Several law enforcement agencies in Oklahoma will resume their search early Tuesday for missing 13-year-old Rylan Harris, who reportedly ran away from a residential treatment facility with a group of four other boys before being swept away in the Arkansas River.
Deputies with the Tulsa County Sheriff’s Office began searching the area near the Tulsa Boys’ Home around 9:30 p.m. Monday after the residential treatment facility for troubled boys reported five runaways, the sheriff’s office said in a press release.
A deputy heard three boys calling for help near Oklahoma 97 Bridge, which stretches across the Arkansas River. Another deputy at a nearby park shined a spotlight onto the boys. They were rescued by the Sand Springs Fire Department and told authorities that the two other boys they were with had been swept away in the water.
“We’re hopeful, in a best-case scenario, this boy made it out of the river to safety. But in speaking to the three boys he was with, they saw him go into the water, and he appeared to be in distress, and they did not see him make it to the shore,” Tulsa County Sheriff’s Office spokeswoman Casey Roebuck told KTUL.

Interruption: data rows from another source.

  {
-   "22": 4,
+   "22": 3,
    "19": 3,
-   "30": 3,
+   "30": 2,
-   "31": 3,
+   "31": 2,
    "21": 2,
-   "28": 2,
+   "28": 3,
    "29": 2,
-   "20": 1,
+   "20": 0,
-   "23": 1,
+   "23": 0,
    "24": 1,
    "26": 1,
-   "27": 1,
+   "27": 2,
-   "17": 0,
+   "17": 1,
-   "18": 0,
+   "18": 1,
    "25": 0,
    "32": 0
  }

The fourth boy to be recovered managed to make it to the shore near a sand plant on the south side of the river and was located by Sand Springs Police, Tulsa World reported. The fifth, Harris, remained missing as of early Tuesday.

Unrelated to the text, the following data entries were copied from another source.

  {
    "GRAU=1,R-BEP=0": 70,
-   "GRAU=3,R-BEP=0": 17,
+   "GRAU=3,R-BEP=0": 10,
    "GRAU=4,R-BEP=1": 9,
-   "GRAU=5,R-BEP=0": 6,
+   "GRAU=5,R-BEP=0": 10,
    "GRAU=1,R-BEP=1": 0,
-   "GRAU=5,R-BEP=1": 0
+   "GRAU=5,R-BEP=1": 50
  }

The four boys rescued overnight were taken to a local hospital to be evaluated. Oklahoma Highway Patrol, which took over search and rescue efforts, called off the search for Harris at 1 a.m. Tuesday because of the darkness and rougher water conditions.
Search efforts were to resume at the boat ramp at Case Community Park in Sand Springs at daylight.
Authorities described Harris as a 13-year-old White male last seen wearing a white jacket and navy blue pants.
According to its website, Tulsa Boys’ Home was the first and remains the largest residential treatment facility serving troubled boys in Oklahoma. It currently serves 64 boys between the ages of 11 to 18, 40 of whom are placed by the Department of Human Services, and the other 24 are privately placed by parents or legal guardians.
The Tulsa Boys’ Home did not immediately return Fox News’ requests for comment Tuesday.